Introduction
Almost 10 years have passed since Osama bin Laden orchestrated the worst terror attack on American soil. A pursuit that began under President George W. Bush was finally wrapped up under his successor, Barack Obama, who told the world Sunday night that bin Laden was killed.
The relief of Americans was palpable as hundreds descended on the White House to chant “USA! USA!” as Obama spoke. To the thousands of extremist bin Laden followers overseas, chants in the coming days will likely carry a different tenor. America’s war against the al-Qaida terror network is not over, even if its head has been stricken.
“For over two decades, bin Laden has been al-Qaida’s leader and symbol, and has continued to plot attacks against our country and our friends and allies. The death of bin Laden marks the most significant achievement to date in our nation’s effort to defeat al-Qaida,” the president said.
A look at some of the winners and losers in the last decade:
Winner: President Obama cherishes the extraordinary moment to announce the death of America’s most wanted terrorist for 10 years.
Loser: Bush, who chased bin Laden for eight long years and went home to Texas empty-handed.
Winner: Al-Qaida, which has multiplied into an international terrorism organization whose threat will hardly diminish with bin Laden’s death. Even as the U.S. counter-terrorism apparatus celebrates bin Laden’s slaying, the government will keep a wary eye for signs of retaliation in the coming months. Bin Laden, even in death, could emerge as a martyred figure to incite his followers.
Losers: Pakistan and perhaps Afghanistan, nations that the United States poured billions into and which looked the other way as bin Laden and his henchmen found safe harbor in their midst. Bin Laden and a band of loyalists were tracked down at a complex in Pakistan; he was long thought to be a fugitive hiding among friendly elements in the mountainous border of Afghanistan and Pakistan. Yet Obama took pains to say that Pakistani cooperation, in the end, helped lead U.S. forces to bin Laden.
Winner: The military industrial complex, which has reaped billions from the need for ever more weaponry in the wars in Afghanistan and Iraq spawned by bin Laden’s singularly horrible act of evil on Sept. 11, 2001. A decade of war has cost $1.2 trillion to date, with no end in sight.
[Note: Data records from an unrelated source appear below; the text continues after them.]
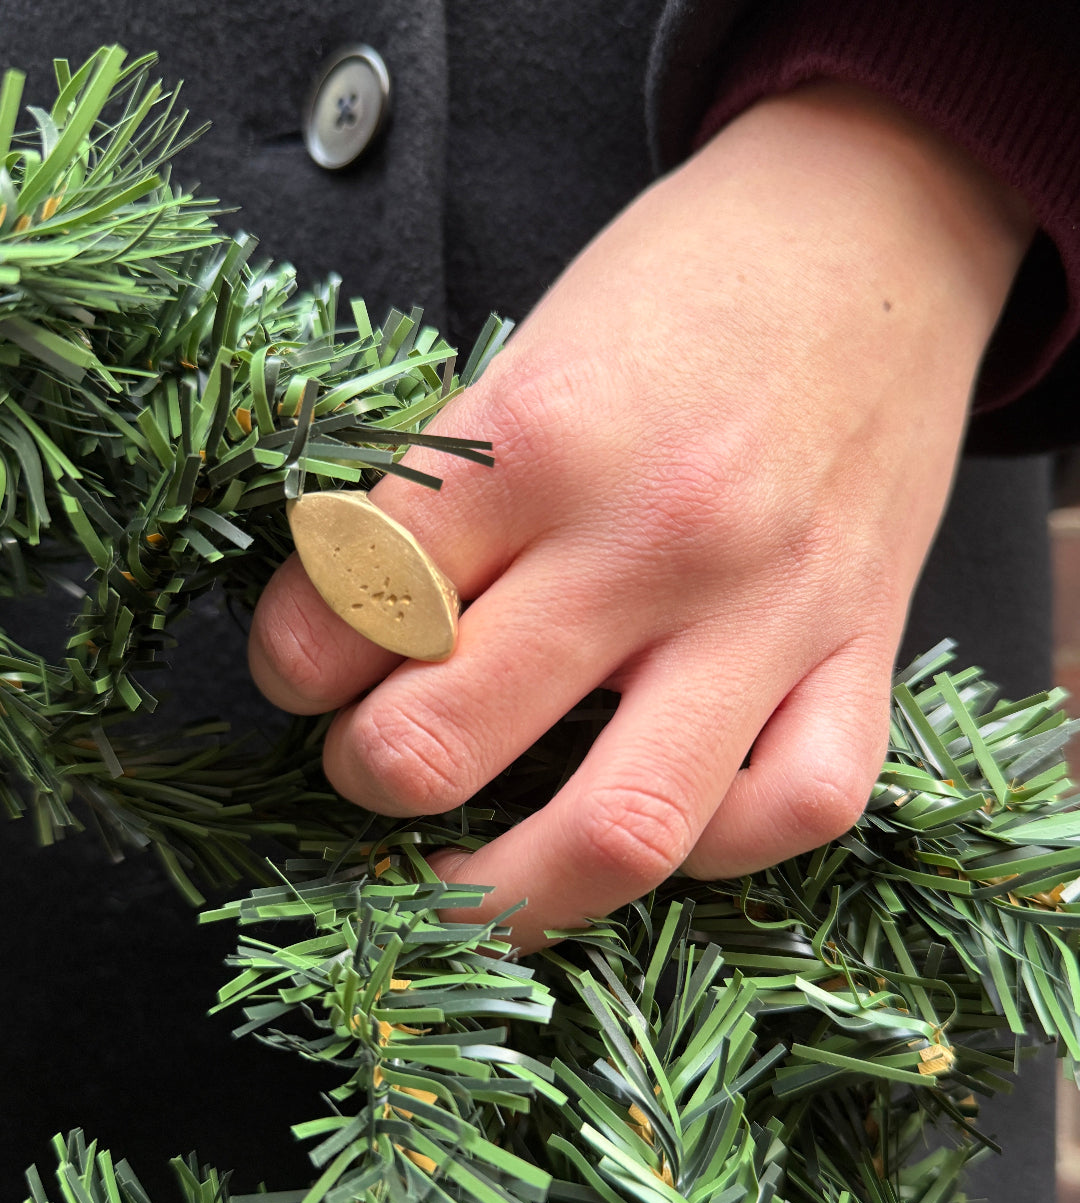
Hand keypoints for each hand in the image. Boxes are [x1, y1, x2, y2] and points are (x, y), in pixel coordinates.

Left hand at [249, 80, 1032, 951]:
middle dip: (368, 777)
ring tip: (463, 882)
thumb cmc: (681, 290)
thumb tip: (350, 634)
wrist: (875, 232)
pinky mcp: (866, 648)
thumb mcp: (529, 350)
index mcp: (541, 439)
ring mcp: (771, 611)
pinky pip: (796, 808)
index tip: (302, 670)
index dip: (293, 661)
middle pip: (449, 738)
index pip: (362, 604)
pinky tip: (663, 830)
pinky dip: (715, 851)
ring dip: (506, 891)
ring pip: (624, 827)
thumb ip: (443, 502)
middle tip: (367, 765)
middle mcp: (654, 539)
Losers: The thousands of Americans who lost their lives, starting with 3,000 killed on 9/11 in New York and Washington. Since then, more than1,400 soldiers have been killed in Afghanistan and 4,450 in Iraq — and tens of thousands more have come home wounded.
Winner: Bob Gates, whose solid leadership of the Pentagon stands in marked contrast to his predecessor, and Leon Panetta, a congressman turned intelligence chief who stabilized a rattled and fractured counter-terror apparatus.
Loser: Donald Rumsfeld, the defense secretary who lost the opportunity to capture bin Laden in Tora Bora in the early months of the conflict, and now blames everyone but himself for miscues in the Afghan and Iraq wars.
Winner: The U.S. national security agencies, which coordinated a complicated operation acting on a tip and came away, after a firefight,with bin Laden’s corpse and no American casualties.
Loser: The American system of justice, which has forever lost the ability to put bin Laden on trial for the 9/11 murders and those of more Americans who died at al-Qaida’s hands in the African embassies. Just last week the United States gave up on the idea of civilian trials of al-Qaida suspects held at Guantanamo Bay and ordered military tribunals instead for suspects such as Khalid Shaikh Mohammed, the mastermind of 9/11 and alleged killer of journalist Daniel Pearl.